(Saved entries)

Segment Open

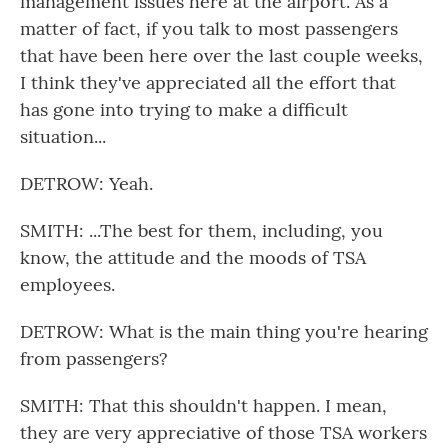
management issues here at the airport. As a
matter of fact, if you talk to most passengers
that have been here over the last couple weeks,
I think they've appreciated all the effort that
has gone into trying to make a difficult
situation...
DETROW: Yeah.
SMITH: ...The best for them, including, you
know, the attitude and the moods of TSA
employees.
DETROW: What is the main thing you're hearing
from passengers?
SMITH: That this shouldn't happen. I mean,
they are very appreciative of those TSA workers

Segment Closed

Each entry above must come back exactly as written. Drop the images.

* **Solution for this task**:
management issues here at the airport. As a
matter of fact, if you talk to most passengers
that have been here over the last couple weeks,
I think they've appreciated all the effort that
has gone into trying to make a difficult
situation...
DETROW: Yeah.
SMITH: ...The best for them, including, you
know, the attitude and the moods of TSA
employees.
DETROW: What is the main thing you're hearing
from passengers?
SMITH: That this shouldn't happen. I mean,
they are very appreciative of those TSA workers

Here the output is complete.